Passage shown =>
The music heard in movement II. Passenger Pigeon (below), is characterized by tremolando figures (trembling string with shifting bow), which represents the evocative yet mysterious flight of the large flocks of birds that were known to fill the skies. This music is also hinted at, through chromatic transformation, and string tremolando, in movement IV. Yeti, where it is introduced now pianisissmo (very, very soft), but when the Yeti is finally seen, turns and growls ffff (very, very loud). This tremolando music is referenced and developed in the longest of the movements VIII. Mustang, when the tremolando moves with the energy of running horses.

passenger pigeon stuffed

Movement III — the sad and poignant music of the Dodo Bird (below), expressed in the solo viola, with awkward pizzicato accompaniment and reflecting the funny image we have of this charming large, flightless bird — is referenced again in inversion (upside down) in movement X. Lowland Gorilla, this time with the solo cello moving from the instrument’s majestic lower register through a higher singing line, and again with a combination of awkward pizzicatos and more aggressive tremelandos, all leading to a final fff (very loud tremelando) as the Gorilla beats his chest.

Dodo bird

Movement V. Chupacabra, has its own distinctive creepy, yet harried character, captured in trills, the piercing red of the animal’s eyes in the night heightened with harmonic notes that jump out of the frenzied texture. This chilling character is amplified for movement IX. Tasmanian Devil, when the strings play frenzied lines in sul ponticello (over the bridge for a sharp and piercing string sound), and finally just loud growling sounds, made by the bows being played behind the bridge, literally sounding like the voice of the Taz Devil.

The music of Movement VI. Nessy (below), is captured in a rolling string figure that reflects the undulating motion of the waves of the deep and mysterious lake waters of Loch Ness, the melody itself dark and mysterious. This music returns, yet brighter and more open sounding, for movement XII. the Northern Right Whale.

Loch Ness Nessie

These relationships give the work a sense of symmetry and balance. The animals are part of a musical “ecosystem” as it were, and organically lead from one to another, with only the hymn in between to remind us of their sad fate.

[Dataset entries]
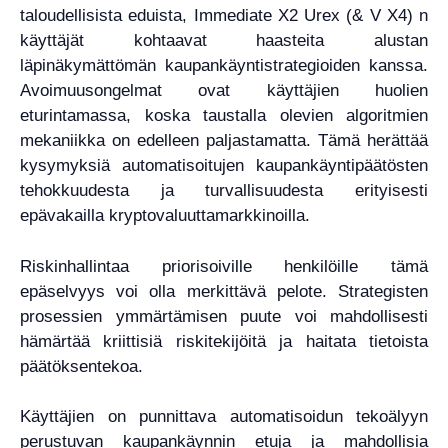
taloudellisista eduista, Immediate X2 Urex (& V X4) n
käyttäjät kohtaavat haasteita alustan
läpinäkymättömän kaupankäyntistrategioiden kanssa.
Avoimuusongelmat ovat käyttäjien huolien
eturintamassa, koska taustalla olevien algoritmien
mekaniikka on edelleen paljastamatta. Tämä herättää
kysymyksiä automatisoitujen kaupankäyntipäätösten
tehokkuudesta ja turvallisuudesta erityisesti
epävakailla kryptovaluuttamarkkinoilla.
Riskinhallintaa priorisoiville henkilöille tämä
epäselvyys voi olla merkittävä pelote. Strategisten
prosessien ymmärtämisen puute voi mahdollisesti
hämärtää kriittisiä riskitekijöitä ja haitata tietoista
päätöksentekoa.
Käyttäjien on punnittava automatisoidun tekoälyyn
perustuvan kaupankäynnin etuja ja mahdollisia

Exercise objective => Reproduce the passage from "The music heard" through "of running horses.", substituting "swarms" for "flocks". The dataset entries have no role in this work.

Your solution =>
The music heard in movement II. Passenger Pigeon (below), is characterized by tremolando figures (trembling string with shifting bow), which represents the evocative yet mysterious flight of the large swarms of birds that were known to fill the skies. This music is also hinted at, through chromatic transformation, and string tremolando, in movement IV. Yeti, where it is introduced now pianisissmo (very, very soft), but when the Yeti is finally seen, turns and growls ffff (very, very loud). This tremolando music is referenced and developed in the longest of the movements VIII. Mustang, when the tremolando moves with the energy of running horses.